Liberty Asset Management (LAM), a subsidiary of Friends First, claimed it was “trapped” into having to pay €120,000 rent a year on its old offices at 54 Northumberland Road because Mr Gannon refused to complete an agreement to buy Liberty’s leasehold interest in the building.
That May 2006 agreement was intended as part of a larger deal in which Mr Gannon rented LAM another premises in Clonskeagh and was to take over the lease on LAM’s former offices beside his business headquarters at 52 Northumberland Road.
LAM sought High Court orders to compel Mr Gannon to complete the agreement to purchase the lease. It also sought damages for losses incurred through having to pay rent, maintenance and insurance on the vacated building.
Mr Gannon denied he entered into any such contract in relation to number 54.
Even if he had, he argued, any such agreement was not enforceable because there was no completed memorandum of agreement and therefore no binding contract.
Mr Gannon had told the court he was only interested in taking over the lease for number 54 if LAM exercised “a break clause” under which the lease could be assigned to new tenants usually after five to seven years. This was not done and he pulled out of that aspect of the deal, he said.
Ms Justice Mary Laffoy yesterday ordered Mr Gannon to complete the contract to take over the lease for number 54.
She said Mr Gannon was well aware the break clause was personal to LAM and any takeover of the lease for number 54 was not subject to a condition requiring LAM to exercise that break option.
There was no proposal put to LAM and no commitment from it to exercise the break clause, she said.
Nothing had occurred which released Mr Gannon from his contractual obligation to take over the lease for number 54, the judge ruled.
She noted Mr Gannon, in evidence, “took umbrage” at the suggestion that he did not carry out the deal.

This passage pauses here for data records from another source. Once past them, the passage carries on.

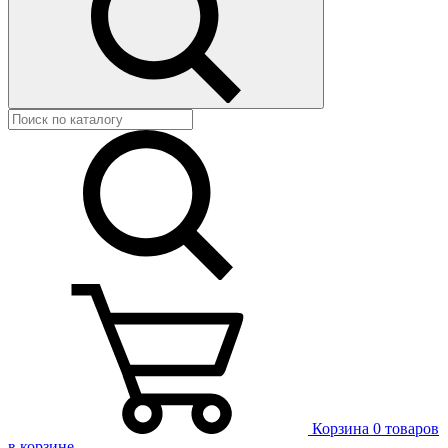
Корзина
0 товаров
в корзине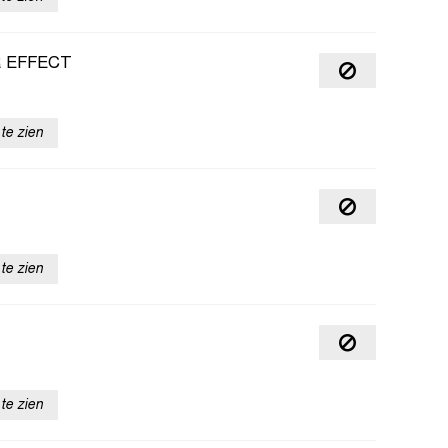
R EFFECT
te zien
te zien
te zien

While there was no memorandum of a concluded agreement, the judge said, LAM was entitled to have the contract completed because it had fully entered into the agreement to lease the Clonskeagh property.
LAM was “not precluded” from relying on the the equitable doctrine of part performance.
She ruled that LAM was entitled to damages for rent, rates, insurance, and professional fees in relation to number 54 and adjourned the case so those items could be quantified between the parties.